I hope no one is misreading me. I am not saying that Sr. Chittister and her ideological allies are correct in creating a moral equivalence between stopping abortion and protecting the welfare state. I don’t think that; I think it is muddled thinking. And I don’t think that she and her allies are correct in assuming that those who oppose wasteful and counterproductive welfare programs are motivated by a lack of compassion for the poor.

My point is only that liberal Catholics who backed Bill Clinton were making a trade-off between backing an individual with an unsavory character and saving the social programs favored by liberal Democrats.

OK, OK. Why am I going to all this effort to make excuses for liberal Catholics who supported Bill Clinton? Because I am wondering why liberal Catholics aren’t making a comparable effort to understand why fellow Catholics voted for Donald Trump; why they, instead, continue to characterize Trump’s voters in the same manner as Hillary Clinton when she spoke of a “basket of deplorables”? Check out publications such as America and Commonweal if you think I am overstating my case. Read the comments of Bishop Robert McElroy of San Diego, who called for a “disruption of Trump’s America.”
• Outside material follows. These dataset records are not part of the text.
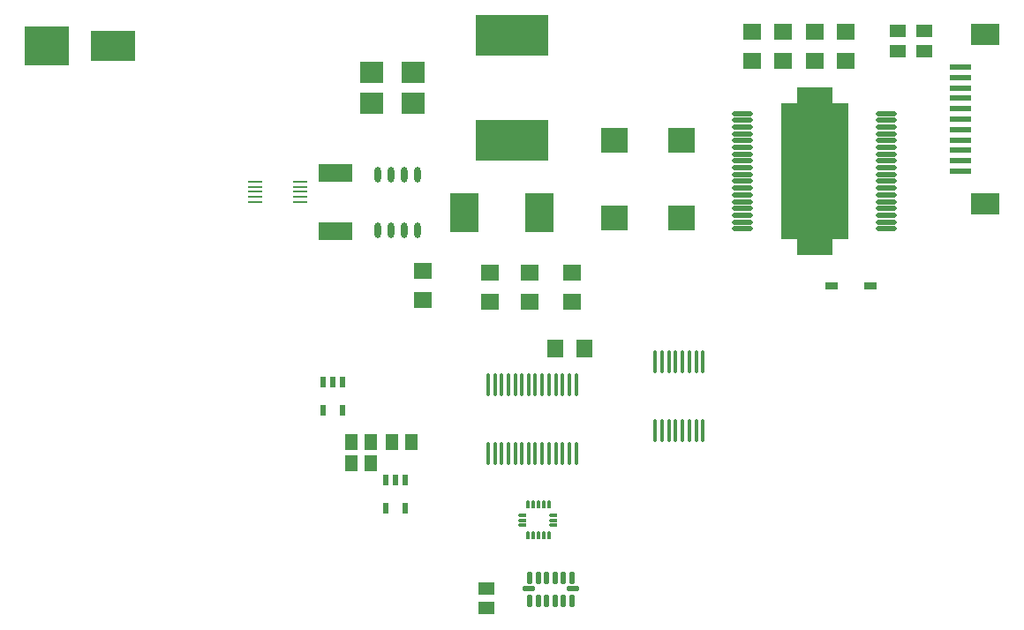
<source format=gtp>
%FSTAX23Y23*%
%MOIN*%
%SFA1B1*%

%IPPOS*%
%AMD26*
4,1,8,0.003000,0.015000,-0.003000,0.015000,-0.006000,0.012000,-0.006000,-0.012000,-0.003000,-0.015000,0.003000,-0.015000,0.006000,-0.012000,0.006000,0.012000,0.003000,0.015000,0.0*
1,1,0.006000,0.003000,0.012000*
1,1,0.006000,-0.003000,0.012000*
1,1,0.006000,-0.003000,-0.012000*
1,1,0.006000,0.003000,-0.012000*
%
%AMD27*
4,1,8,-0.015000,0.003000,-0.015000,-0.003000,-0.012000,-0.006000,0.012000,-0.006000,0.015000,-0.003000,0.015000,0.003000,0.012000,0.006000,-0.012000,0.006000,-0.015000,0.003000,0.0*
1,1,0.006000,-0.012000,0.003000*
1,1,0.006000,-0.012000,-0.003000*
1,1,0.006000,0.012000,-0.003000*
1,1,0.006000,0.012000,0.003000*
%
%AMD28*
4,1,8,0.017500,0.011000,-0.017500,0.011000,-0.022500,0.006000,-0.022500,-0.006000,-0.017500,-0.011000,0.017500,-0.011000,0.022500,-0.006000,0.022500,0.006000,0.017500,0.011000,0.0*
1,1,0.010000,0.017500,0.006000*
1,1,0.010000,-0.017500,0.006000*
1,1,0.010000,-0.017500,-0.006000*
1,1,0.010000,0.017500,-0.006000*
%
%AMD29*
4,1,8,0.011000,-0.017500,0.011000,0.017500,0.006000,0.022500,-0.006000,0.022500,-0.011000,0.017500,-0.011000,-0.017500,-0.006000,-0.022500,0.006000,-0.022500,0.011000,-0.017500,0.0*
1,1,0.010000,0.006000,-0.017500*
1,1,0.010000,0.006000,0.017500*
1,1,0.010000,-0.006000,0.017500*
1,1,0.010000,-0.006000,-0.017500*
%
%ADD10R,0.059000X0.059000*%
%ADD11R,0.134000X0.122000*%
%ADD12R,0.252000X0.394000*%
%ADD13O,0.079000X0.018000*%
%ADD14R,0.087000X0.079000*%
%ADD15R,0.167000X0.118000*%
%ADD16R,0.167000X0.150000*%
%ADD17R,0.051000X0.059000*%
%ADD18R,0.126000X0.071000*%
%ADD19R,0.071000X0.063000*%
%ADD20R,0.059000X0.051000*%
%ADD21R,0.110000X0.150000*%
%ADD22O,0.016000X0.085000*%
%ADD23O,0.016000X0.085000*%
%ADD24R,0.063000X0.071000*%
%ADD25R,0.024000X0.041000*%
G04~CAMADD=26~8~0.0~0.0~120.0~300.0~30.0~0.0~15~0.0~0.0~0.0~0.0~0~0.0~0.0~0.0~0.0~0~0.0~0.0~0.0~0.0~120.0~300.0*
%ADD26D26*%
G04~CAMADD=27~8~0.0~0.0~120.0~300.0~30.0~0.0~15~0.0~0.0~0.0~0.0~0~0.0~0.0~0.0~0.0~0~0.0~0.0~0.0~90.0~300.0~120.0*
%ADD27D27*%
G04~CAMADD=28~8~0.0~0.0~450.0~220.0~50.0~0.0~15~0.0~0.0~0.0~0.0~0~0.0~0.0~0.0~0.0~0~0.0~0.0~0.0~0.0~450.0~220.0*
%ADD28D28*%
G04~CAMADD=29~8~0.0~0.0~450.0~220.0~50.0~0.0~15~0.0~0.0~0.0~0.0~0~0.0~0.0~0.0~0.0~0~0.0~0.0~0.0~270.0~220.0~450.0*
%ADD29D29*%
%ADD30R,0.276000X0.157000*%
%ADD31R,0.055000X0.011000*%
%ADD32R,0.047000X0.028000*%
%ADD33R,0.102000X0.094000*%
%ADD34O,0.024000X0.059000*%
%ADD35R,0.110000X0.083000*%
%ADD36R,0.079000X0.024000*%
%LNpendulum-1*%
%LPD*%
G54D10*
X03742Y01939D03*
X03935D03*
Y02392D03*
X03742D03*
G54D11*
X03839Y02423D03*
Y01907D03*
G54D12*
X03839Y02165D03*
G54D13*
X03567Y01948D03*
Y01973D03*
Y01999D03*
Y02076D03*
Y0205D03*
Y02025D03*
Y02178D03*
Y02204D03*
Y02229D03*
Y02153D03*
Y02127D03*
Y02101D03*
Y02332D03*
Y02357D03*
Y02383D03*
Y02306D03*
Y02281D03*
Y02255D03*
X0411D03*
Y02281D03*
Y02306D03*
Y02383D03*
Y02357D03*
Y02332D03*
Y02101D03*
Y02127D03*
Y02153D03*
Y02229D03*
Y02204D03*
Y02178D03*
Y02025D03*
Y0205D03*
Y02076D03*
Y01999D03*
Y01973D03*
Y01948D03*
G54D14*
X02165Y02421D03*
Y02539D03*
X02323D03*
Y02421D03*
G54D15*
X01188Y02638D03*
G54D16*
X00938Y02638D03*
G54D17*
X02089Y01142D03*
X02163D03*
Y01063D03*
X02089D03*
X02242Y01142D03*
X02317D03*
G54D18*
X02028Y01937D03*
Y02157D03*
G54D19*
X03602Y02693D03*
Y02583D03*
X0372Y02693D03*
Y02583D03*
X03839Y02693D03*
Y02583D03*
X03957Y02693D03*
Y02583D03*
X02358Y01677D03*
Y01787D03*
X02614Y01673D03*
Y01783D03*
X02764Y01673D03*
Y01783D03*
X02921Y01673D03*
Y01783D03*
G54D20*
X04154Y02695D03*
Y0262D03*
X04252Y02695D03*
Y0262D03*
X02598Y00589D03*
Y00514D03*
G54D21*
X02799Y02008D03*
X02516D03*
G54D22*
X03416Y01444D03*
X03391D03*
X03365D03*
X0334D03*
X03314D03*
X03288D03*
X03263D03*
X03237D03*
X03416Y01186D03*
X03391D03*
X03365D03*
X0334D03*
X03314D03*
X03288D03*
X03263D03*
X02861Y01357D03*
X02887D03*
X02912D03*
X02938D03*
X02861Y01099D03*
X02887D03*
X02912D03*
X02938D03*
X02836Y01357D03*
X0281D03*
X02784D03*
X02759D03*
X02733D03*
X02708D03*
X02682D03*
X02656D03*
X02631D03*
X02605D03*
X02836Y01099D03*
X0281D03*
X02784D03*
X02759D03*
X02733D03*
X02708D03*
X02682D03*
X02656D03*
X02631D03*
G54D23*
X03237Y01186D03*
X02605Y01099D03*
G54D24*
X02969Y01496D03*
X02858D03*
G54D25*
X02057Y01262D03*
X01982D03*
X02057Y01368D03*
X0202D03*
X01982D03*
X02293Y00892D03*
X02219D03*
X02293Y00998D03*
X02256D03*
X02219D03*
G54D26*
X02835Y00905D03*
X02815D03*
X02795D03*
X02776D03*
X02756D03*
Y00788D03*
X02776D03*
X02795D03*
X02815D03*
X02835D03*
G54D27*
X02853Y00846D03*
Y00866D03*
Y00827D03*
X02737D03*
Y00866D03*
Y00846D03*
G54D28*
X0276Y00587D03*
X02925D03*
G54D29*
X02921Y00543D03*
X0289D03*
X02858D03*
X02827D03*
X02795D03*
X02764D03*
Y0063D03*
X02795D03*
X02827D03*
X02858D03*
X0289D03*
X02921D03*
G54D30*
X02697Y02283D03*
Y02677D03*
G54D31*
X01727Y02126D03*
Y02106D03*
Y02087D03*
Y02047D03*
Y02067D03*
X01895D03*
Y02047D03*
Y02087D03*
Y02106D03*
Y02126D03*
G54D32*
X03904Y01732D03*
X04049D03*
G54D33*
X03335Y02283D03*
X03083D03*
X03335Y01988D03*
X03083D03*
G54D34*
X02339Y02153D03*
Y01941D03*
X02189D03*
X02239D03*
X02289D03*
Y02153D03*
X02239D03*
X02189D03*
G54D35*
X04484Y02041D03*
Y02683D03*
G54D36*
X0439Y02165D03*
Y02205D03*
Y02244D03*
Y02283D03*
Y02323D03*
Y02362D03*
Y02402D03*
Y02441D03*
Y0248D03*
Y0252D03*
Y02559D03*
M02*
</source>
One must assume that Sr. Chittister is familiar with the principal of subsidiarity articulated in the social encyclicals, which calls for us to assign power to the central government to deal with social problems only after we have determined that private agencies and local levels of government are incapable of the task.

Why then does she assume that conservative Catholics are not seeking to do what is best for the poor in other ways than the Democrats’ centralized welfare state, rather than finding a way to avoid taxes?
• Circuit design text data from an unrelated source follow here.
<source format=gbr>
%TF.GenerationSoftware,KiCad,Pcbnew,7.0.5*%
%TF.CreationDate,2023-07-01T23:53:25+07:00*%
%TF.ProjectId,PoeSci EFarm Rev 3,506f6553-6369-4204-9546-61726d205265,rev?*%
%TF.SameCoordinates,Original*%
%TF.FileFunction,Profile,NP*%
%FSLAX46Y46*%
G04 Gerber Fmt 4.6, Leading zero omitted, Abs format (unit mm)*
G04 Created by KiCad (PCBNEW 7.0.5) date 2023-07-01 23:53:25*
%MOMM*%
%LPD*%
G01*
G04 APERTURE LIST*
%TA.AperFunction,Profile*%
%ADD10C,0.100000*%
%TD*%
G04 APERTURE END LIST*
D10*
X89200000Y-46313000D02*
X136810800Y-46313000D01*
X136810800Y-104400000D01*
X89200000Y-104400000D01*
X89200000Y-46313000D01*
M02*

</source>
Why does she proceed as if someone who argued that the poor were helped more by the expanding economy during the Reagan years than by the increase in welfare programs and expanded use of food stamps during the time Barack Obama was in office, is lying? That is what she means, isn’t it, when she says, “I think in many cases, your morality is deeply lacking if all you want is a child born but not a child fed, not a child educated, not a child housed. And why would I think that you don’t? Because you don’t want any tax money to go there.” What else can that mean?
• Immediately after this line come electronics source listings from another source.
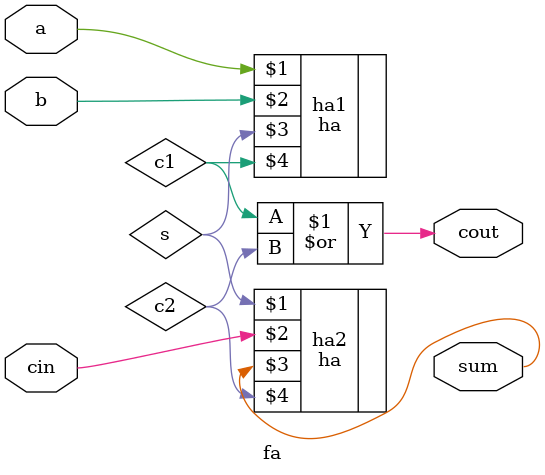
<source format=v>
module fa( 
input a,b,cin, 
output sum,cout 
); 
wire s,c1,c2; 
ha ha1(a,b,s,c1); 
ha ha2(s,cin,sum,c2); 
or or1(cout,c1,c2); 
endmodule 
</source>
Sr. Chittister is entitled to make the argument that those who look back favorably on the Reagan years and the application of supply-side economics are mistaken in their calculations, and that things did not improve for the poor during that time. Fair enough. She should get out the bar graphs and the pie charts and make the case. But it is not fair to simply assume that their “morality is deeply lacking” and that they are motivated by greed. Doing that is a cheap shot; maybe un-Christian, if the charge is made with sufficient reflection.